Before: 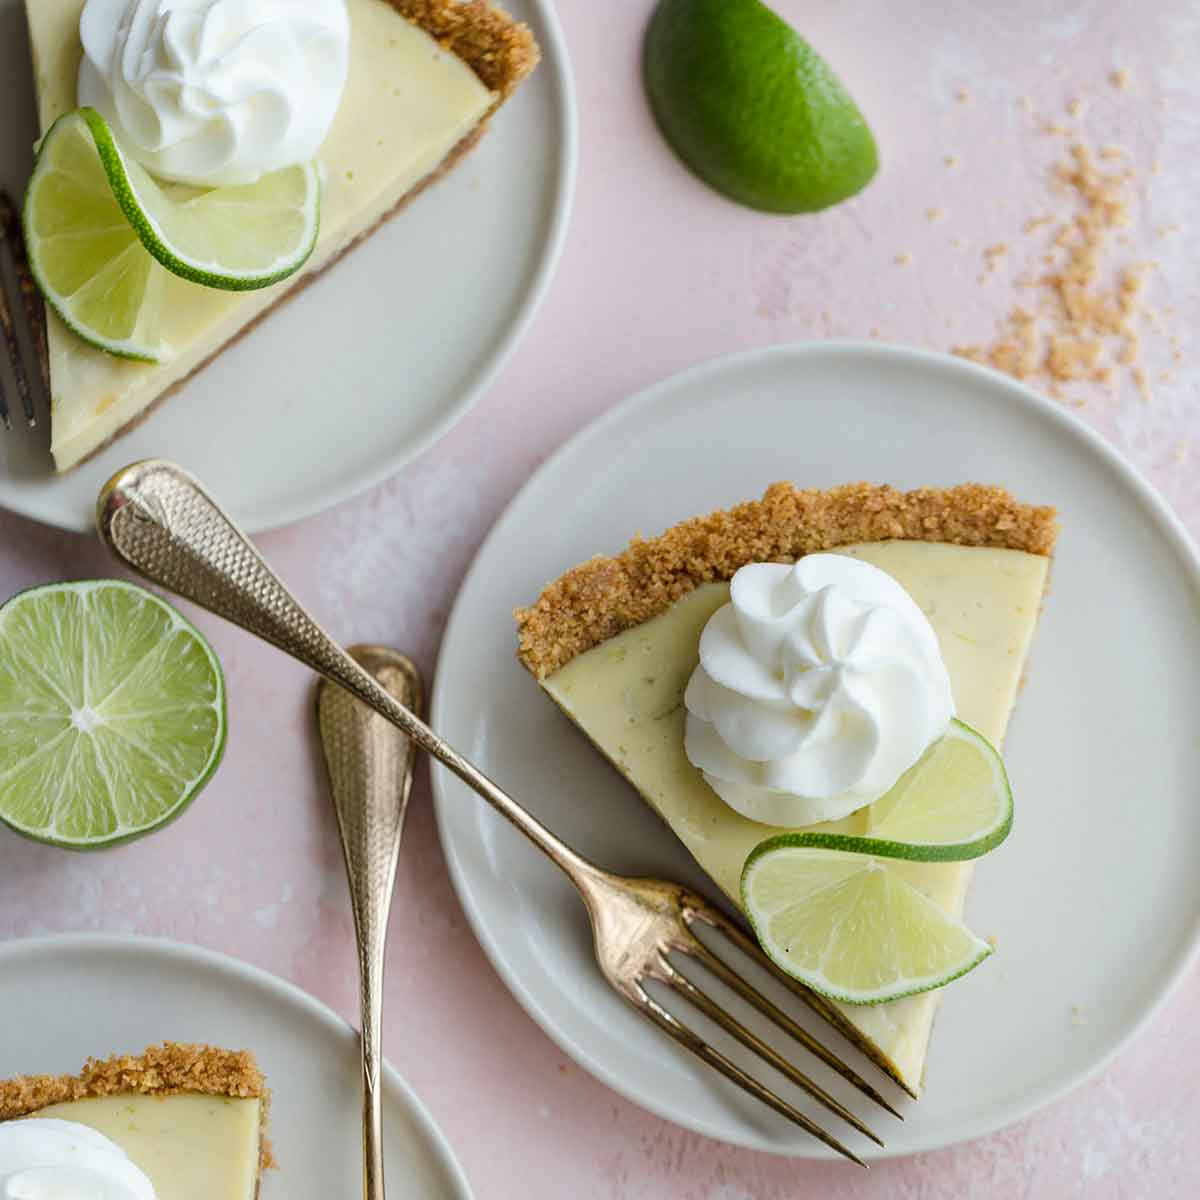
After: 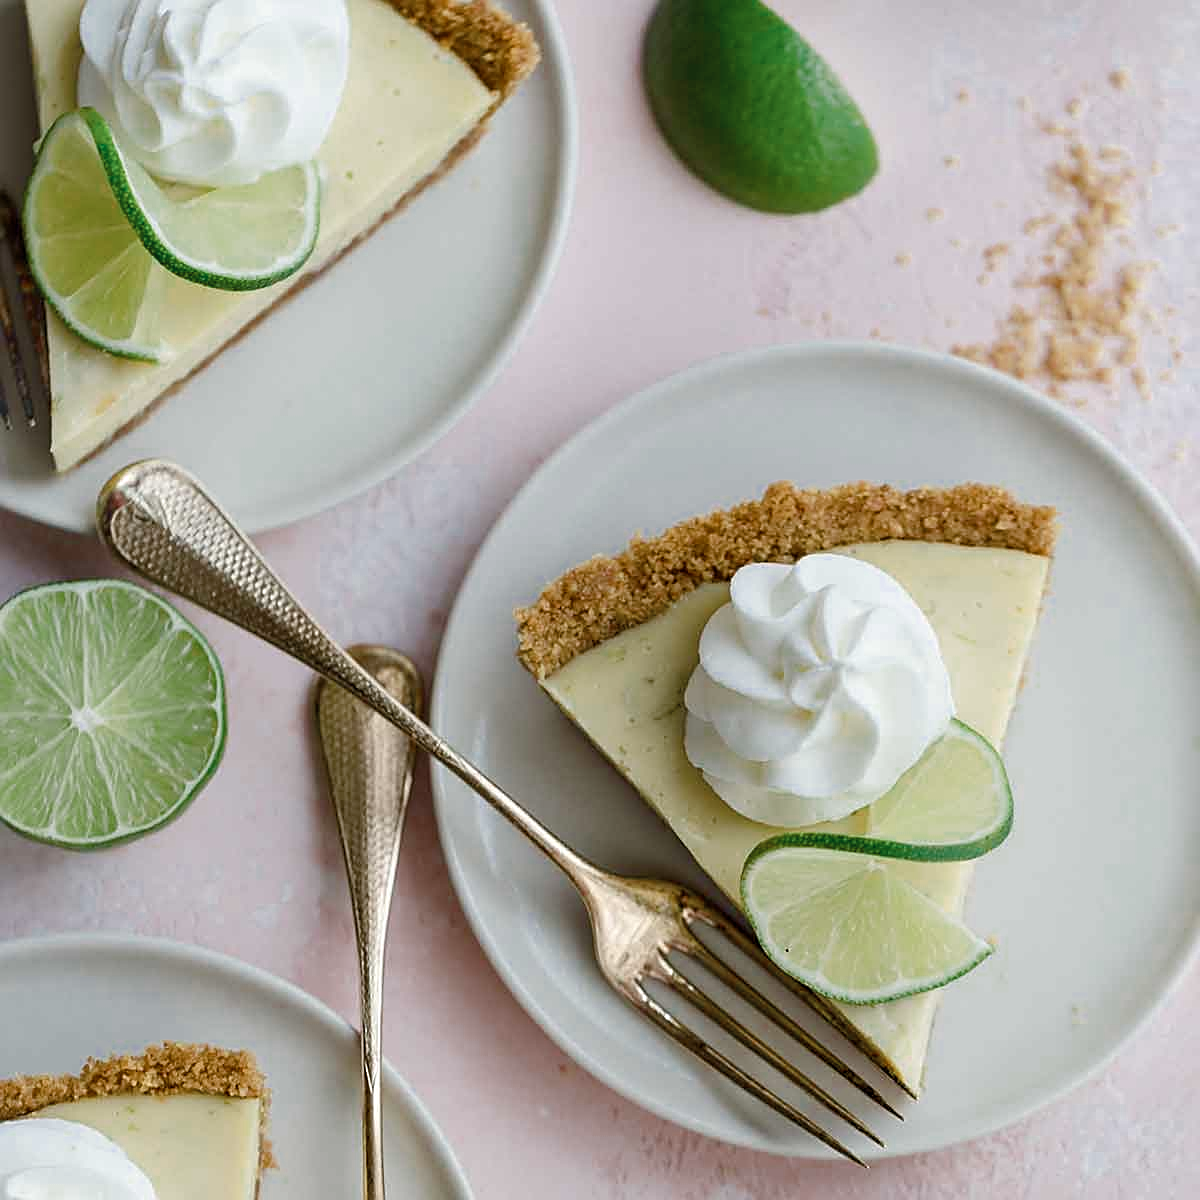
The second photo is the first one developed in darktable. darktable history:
exposure: compensate highlight preservation false
sharpen: on, module defaults
color balance rgb: white fulcrum 0.982 EV, perceptual saturation grading › global saturation 15.437%, perceptual saturation grading › highlights -19.576%, perceptual saturation grading › shadows 20.163%, global vibrance 20%
color zones: curves: ch0 [(0, 0.5) (0.125, 0.4) (0.25, 0.5) (0.375, 0.4) (0.5, 0.4) (0.625, 0.35) (0.75, 0.35) (0.875, 0.5)]; ch1 [(0, 0.35) (0.125, 0.45) (0.25, 0.35) (0.375, 0.35) (0.5, 0.35) (0.625, 0.35) (0.75, 0.45) (0.875, 0.35)]; ch2 [(0, 0.6) (0.125, 0.5) (0.25, 0.5) (0.375, 0.6) (0.5, 0.6) (0.625, 0.5) (0.75, 0.5) (0.875, 0.5)]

• **THE REQUEST**: Reproduce every line of text in the items above verbatim, leaving out the pictures.

• **FINAL RESULT**:
Before: 
After: 
The second photo is the first one developed in darktable. darktable history:
exposure: compensate highlight preservation false
sharpen: on, module defaults
color balance rgb: white fulcrum 0.982 EV, perceptual saturation grading › global saturation 15.437%, perceptual saturation grading › highlights -19.576%, perceptual saturation grading › shadows 20.163%, global vibrance 20%
color zones: curves: ch0 [(0, 0.5) (0.125, 0.4) (0.25, 0.5) (0.375, 0.4) (0.5, 0.4) (0.625, 0.35) (0.75, 0.35) (0.875, 0.5)]; ch1 [(0, 0.35) (0.125, 0.45) (0.25, 0.35) (0.375, 0.35) (0.5, 0.35) (0.625, 0.35) (0.75, 0.45) (0.875, 0.35)]; ch2 [(0, 0.6) (0.125, 0.5) (0.25, 0.5) (0.375, 0.6) (0.5, 0.6) (0.625, 0.5) (0.75, 0.5) (0.875, 0.5)]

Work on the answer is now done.